Page 45

Story: Electricity

As confused as I had perhaps ever been in my life, I slowly backed away, toward the bathroom and my room down the hall.

“Pssssst,” Allie said as I walked past. “Did you get me fries?”

“Nope,” I whispered back and reached out to close her door.

Alone in my room I pulled my phone out again. “Lacey, I need you,” I told it, like she could hear me. I could tell Sarah but once the word Darius left my mouth she’d either laugh or hang up on me and I wasn’t sure which one would be worse.

I carefully plugged it in, using a combination of other implements so as not to touch it with my skin, and much to my relief saw it charging.
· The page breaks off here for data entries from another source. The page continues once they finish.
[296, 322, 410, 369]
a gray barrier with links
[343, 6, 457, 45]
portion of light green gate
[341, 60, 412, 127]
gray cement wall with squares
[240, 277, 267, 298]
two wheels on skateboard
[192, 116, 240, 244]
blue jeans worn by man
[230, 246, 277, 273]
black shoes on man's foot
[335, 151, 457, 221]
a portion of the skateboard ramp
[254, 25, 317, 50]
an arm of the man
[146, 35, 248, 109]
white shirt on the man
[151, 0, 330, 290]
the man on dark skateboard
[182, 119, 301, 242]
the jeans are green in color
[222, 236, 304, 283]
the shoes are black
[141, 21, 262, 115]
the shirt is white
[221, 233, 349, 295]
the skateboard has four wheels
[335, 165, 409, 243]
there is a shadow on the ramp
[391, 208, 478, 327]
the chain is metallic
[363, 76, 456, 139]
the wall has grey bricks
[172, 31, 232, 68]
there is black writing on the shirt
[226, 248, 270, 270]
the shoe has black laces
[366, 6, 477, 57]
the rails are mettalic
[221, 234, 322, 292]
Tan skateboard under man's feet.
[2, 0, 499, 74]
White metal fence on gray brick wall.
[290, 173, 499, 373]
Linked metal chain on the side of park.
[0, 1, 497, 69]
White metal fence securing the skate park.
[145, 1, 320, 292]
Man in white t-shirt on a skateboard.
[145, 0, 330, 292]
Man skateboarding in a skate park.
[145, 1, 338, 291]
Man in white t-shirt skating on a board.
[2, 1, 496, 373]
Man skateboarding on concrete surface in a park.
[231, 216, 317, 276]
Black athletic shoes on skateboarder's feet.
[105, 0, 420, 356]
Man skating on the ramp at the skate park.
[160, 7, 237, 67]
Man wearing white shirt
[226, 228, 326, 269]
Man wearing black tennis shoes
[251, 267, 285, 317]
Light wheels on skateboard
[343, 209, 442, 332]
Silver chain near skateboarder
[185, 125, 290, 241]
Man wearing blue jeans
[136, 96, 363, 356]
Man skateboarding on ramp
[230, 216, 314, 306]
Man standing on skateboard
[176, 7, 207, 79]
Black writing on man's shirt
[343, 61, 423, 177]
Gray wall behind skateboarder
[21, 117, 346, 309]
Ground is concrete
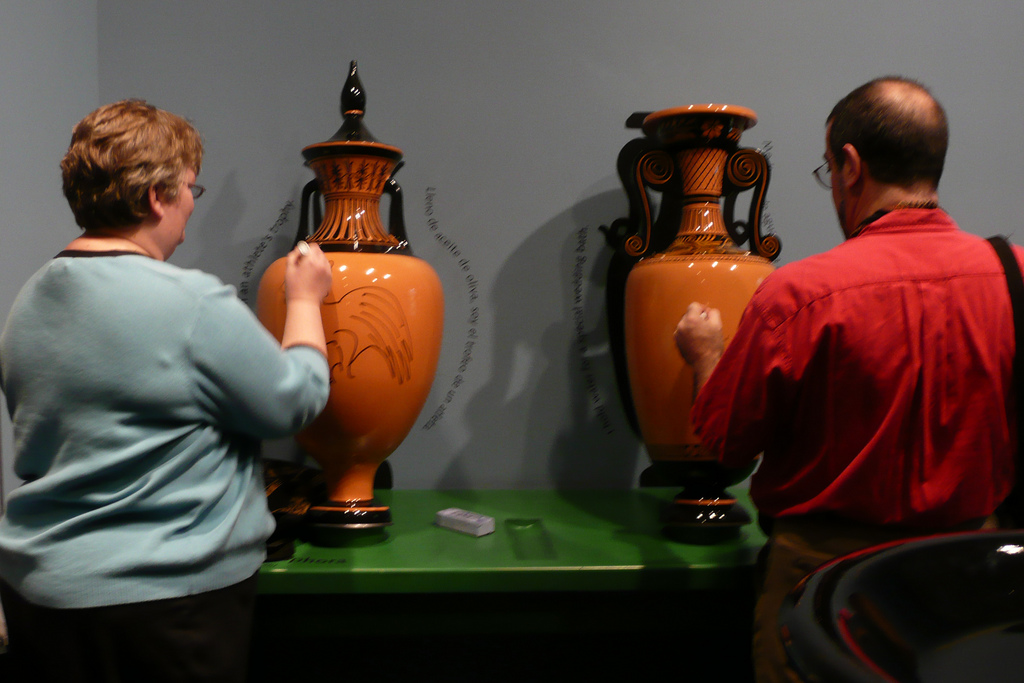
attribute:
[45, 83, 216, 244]
hair — short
I watched the bars bounce back and forth, and then I jabbed at it once to turn it on.

Darius was right—I couldn’t let this, whatever it was, control me. I had to learn to control it. So I sat cross-legged in front of my phone, like I was some kind of snake-charmer and it a snake, humming tunelessly to myself, attempting to look like anyone meditating I had ever, ever, seen on TV.
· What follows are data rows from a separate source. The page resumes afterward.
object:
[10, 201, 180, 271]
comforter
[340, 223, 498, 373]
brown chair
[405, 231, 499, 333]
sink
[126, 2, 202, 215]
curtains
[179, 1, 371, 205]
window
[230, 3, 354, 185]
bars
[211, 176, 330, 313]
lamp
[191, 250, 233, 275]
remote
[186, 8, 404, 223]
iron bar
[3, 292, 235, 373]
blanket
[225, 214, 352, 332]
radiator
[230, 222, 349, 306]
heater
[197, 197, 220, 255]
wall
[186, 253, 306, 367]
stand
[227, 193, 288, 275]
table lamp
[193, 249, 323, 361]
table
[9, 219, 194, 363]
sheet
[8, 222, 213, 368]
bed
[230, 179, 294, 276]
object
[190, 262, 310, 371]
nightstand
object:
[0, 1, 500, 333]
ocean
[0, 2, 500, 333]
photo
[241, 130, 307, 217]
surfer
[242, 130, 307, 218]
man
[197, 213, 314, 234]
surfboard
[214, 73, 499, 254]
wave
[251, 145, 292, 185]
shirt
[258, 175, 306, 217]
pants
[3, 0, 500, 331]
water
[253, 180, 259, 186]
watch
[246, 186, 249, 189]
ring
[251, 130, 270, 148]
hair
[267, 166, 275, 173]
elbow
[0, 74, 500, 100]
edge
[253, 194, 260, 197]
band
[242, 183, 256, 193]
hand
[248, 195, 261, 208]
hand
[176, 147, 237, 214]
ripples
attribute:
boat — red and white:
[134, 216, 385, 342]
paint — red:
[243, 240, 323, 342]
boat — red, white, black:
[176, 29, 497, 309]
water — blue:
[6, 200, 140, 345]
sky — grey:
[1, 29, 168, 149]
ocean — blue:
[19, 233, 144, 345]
“Okay. I can do this,” I announced to the universe, closed my eyes, and picked my phone up.

In a second I was:

there again

Flickering images of Sarah?—

nu phone, told u!

—my mom crying, yelling, from soft to loud, “Where are you?”“Where are you?”“Where are you???!!!”like echoes in a horror film.
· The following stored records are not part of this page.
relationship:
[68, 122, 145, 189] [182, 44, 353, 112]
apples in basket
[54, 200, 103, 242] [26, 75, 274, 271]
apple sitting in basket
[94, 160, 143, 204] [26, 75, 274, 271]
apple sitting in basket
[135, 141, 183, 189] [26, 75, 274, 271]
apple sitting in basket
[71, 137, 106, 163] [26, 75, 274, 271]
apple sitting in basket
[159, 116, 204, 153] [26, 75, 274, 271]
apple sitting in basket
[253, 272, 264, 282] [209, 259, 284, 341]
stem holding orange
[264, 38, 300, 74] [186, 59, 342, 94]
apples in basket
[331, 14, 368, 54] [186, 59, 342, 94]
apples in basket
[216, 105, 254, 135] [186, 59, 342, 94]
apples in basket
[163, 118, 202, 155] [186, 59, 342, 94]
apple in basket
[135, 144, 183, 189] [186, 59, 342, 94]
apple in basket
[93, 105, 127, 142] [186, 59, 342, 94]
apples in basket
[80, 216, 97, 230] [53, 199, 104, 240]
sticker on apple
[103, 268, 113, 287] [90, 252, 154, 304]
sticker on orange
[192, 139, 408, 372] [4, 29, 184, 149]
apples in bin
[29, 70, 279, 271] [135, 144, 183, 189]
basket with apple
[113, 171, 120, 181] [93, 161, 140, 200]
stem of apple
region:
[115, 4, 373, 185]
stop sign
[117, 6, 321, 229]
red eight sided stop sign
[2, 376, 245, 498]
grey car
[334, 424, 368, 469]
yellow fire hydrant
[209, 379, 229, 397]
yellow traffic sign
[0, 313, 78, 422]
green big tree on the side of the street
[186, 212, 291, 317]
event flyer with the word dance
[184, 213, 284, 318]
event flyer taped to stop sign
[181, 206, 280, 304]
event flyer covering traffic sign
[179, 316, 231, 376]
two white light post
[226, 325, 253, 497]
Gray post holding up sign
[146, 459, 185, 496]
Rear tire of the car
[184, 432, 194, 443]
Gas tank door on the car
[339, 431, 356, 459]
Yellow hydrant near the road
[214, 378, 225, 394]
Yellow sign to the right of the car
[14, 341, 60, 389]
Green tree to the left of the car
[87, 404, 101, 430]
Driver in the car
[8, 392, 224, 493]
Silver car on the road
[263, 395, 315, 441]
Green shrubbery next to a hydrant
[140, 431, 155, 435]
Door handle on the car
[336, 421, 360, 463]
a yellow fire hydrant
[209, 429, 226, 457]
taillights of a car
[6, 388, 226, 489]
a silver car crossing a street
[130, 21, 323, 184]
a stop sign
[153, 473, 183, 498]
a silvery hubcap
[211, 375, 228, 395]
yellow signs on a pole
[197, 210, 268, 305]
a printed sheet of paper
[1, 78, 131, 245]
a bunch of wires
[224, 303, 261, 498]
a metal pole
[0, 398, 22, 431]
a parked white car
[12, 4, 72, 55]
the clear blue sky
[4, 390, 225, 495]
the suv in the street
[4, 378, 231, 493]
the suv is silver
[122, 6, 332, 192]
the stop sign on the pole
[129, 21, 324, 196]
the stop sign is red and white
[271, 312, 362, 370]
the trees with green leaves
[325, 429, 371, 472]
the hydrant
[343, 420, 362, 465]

Pictures, so many pictures—Sarah, Lacey, and I on a swing-set by the elementary school, jumbled together shoulder to shoulder wrapped in chains, all of us in front of the cafeteria mural sticking out our tongues, the three of us crammed into the backseat of Sarah’s mother’s car before any of us could drive.

Words drifted in and out like overlays, blurry against the rest until I concentrated on them.

OMG did u c?—

got a tampon?

I know I heard?—

she’s always kissing ass?—

Liam broke up with her!

—could Coach Stevens suck more?

—no, its a technical impossibility

—my mom hates me

—come over tonight and watch it with me!

I gotta get home before?—

see you tomorrow, babe!

—love u bye!

—love you!

—text me back!

I had only been in the ocean once, when I was five, when we’d driven as a family all the way down to the Gulf. But I’d never forgotten the way it’d felt, how the ground didn’t seem groundy beneath your feet, always silting back out to sea—and that was how I felt right now, like I wasn’t standing on dry land. Memories raced up with the photos, bright as day, then faded twice as fast and voices from voicemails I’d saved—Dad, Allie, Lacey—got loud then soft, drifting near and far like passing trains.

I let myself fall into it all like I’d fallen into the sea that day, the waves taking me for a tumble, end over end till I made it back to dry sand and then I was just me again, just looking at the screen of my phone, exhausted like I’d just swum to shore from a long way out.